GSA holds graduate orientations
Interdepartmental sessions intended to provide university-wide information, services
Dorm dinners, floor activities, late-night talks in the hallway and shared dread of general education classes – all those things that promote bonding among freshmen during their first few weeks at UCLA – are not an element of the graduate student social scene.
While an incoming undergraduate student studying history may live next to a student majoring in math and take a class with a philosophy student, graduate students often interact primarily or only with other students in their own department, said Monica Sanchez, president of the Graduate Students Association.
“Graduate students tend to be a little isolated by department, so when they go, for example, to their classes they stay in one building, (on) one side of campus,” she said.
In order to combat this isolation, GSA has begun holding orientations for new students from all departments.
Cindy Mosqueda, GSA’s vice president of external affairs, has experienced this isolation within her department, the School of Education.
Not only did Mosqueda say she interacts mostly with students in the School of Education, but also that she primarily knows students within her own specialized study.
“Undergraduate students are a lot more likely to know students within a variety of majors ... but I know, (for example), two engineering students,” she said.
“It’s very common because we’re so specialized within our departments,” she added.
Traditionally, departments in graduate schools hold orientation for students in that department.
But though department orientations provide students with valuable information about their department, they do not inform students of campus-wide services and do promote the sense of isolation many graduate students experience, Sanchez said.
GSA’s new orientations are geared toward providing students with more general knowledge about UCLA.
“(The orientation) is intended to give them more university-wide information,” Sanchez said. “They get whole campus tours, they get the opportunity to mingle with other graduates.”
Students are provided with information about services on campus, how to set up the UCLA e-mail address, and where students can access computer labs, similar to the information undergraduates receive during orientation.
The orientation also provides information specific to graduate students, such as how to obtain funding to get articles published.
The New Graduate Student Orientation, which was held Friday, is in its second year.

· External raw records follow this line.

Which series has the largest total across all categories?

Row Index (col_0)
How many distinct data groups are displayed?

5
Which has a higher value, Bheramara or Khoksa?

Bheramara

Sanchez said it attracted almost 1,000 students in its first year and grew by about 300 this year, adding that there are about 10,000 graduate students total.
The idea of having an orientation for all graduate students, rather than by department, is relatively new to UCLA, said Christine Wilson, coordinator of the Graduate Student Resource Center.
“There’s been the impression for a long time that, well, graduate students have been to college, they all know how things work, their departments or schools will take care of anything they need,” she said.
But many students involved in planning or running the orientation said they have seen that students have responded well to the opportunity to meet students from other departments early on and learn information about the campus as a whole.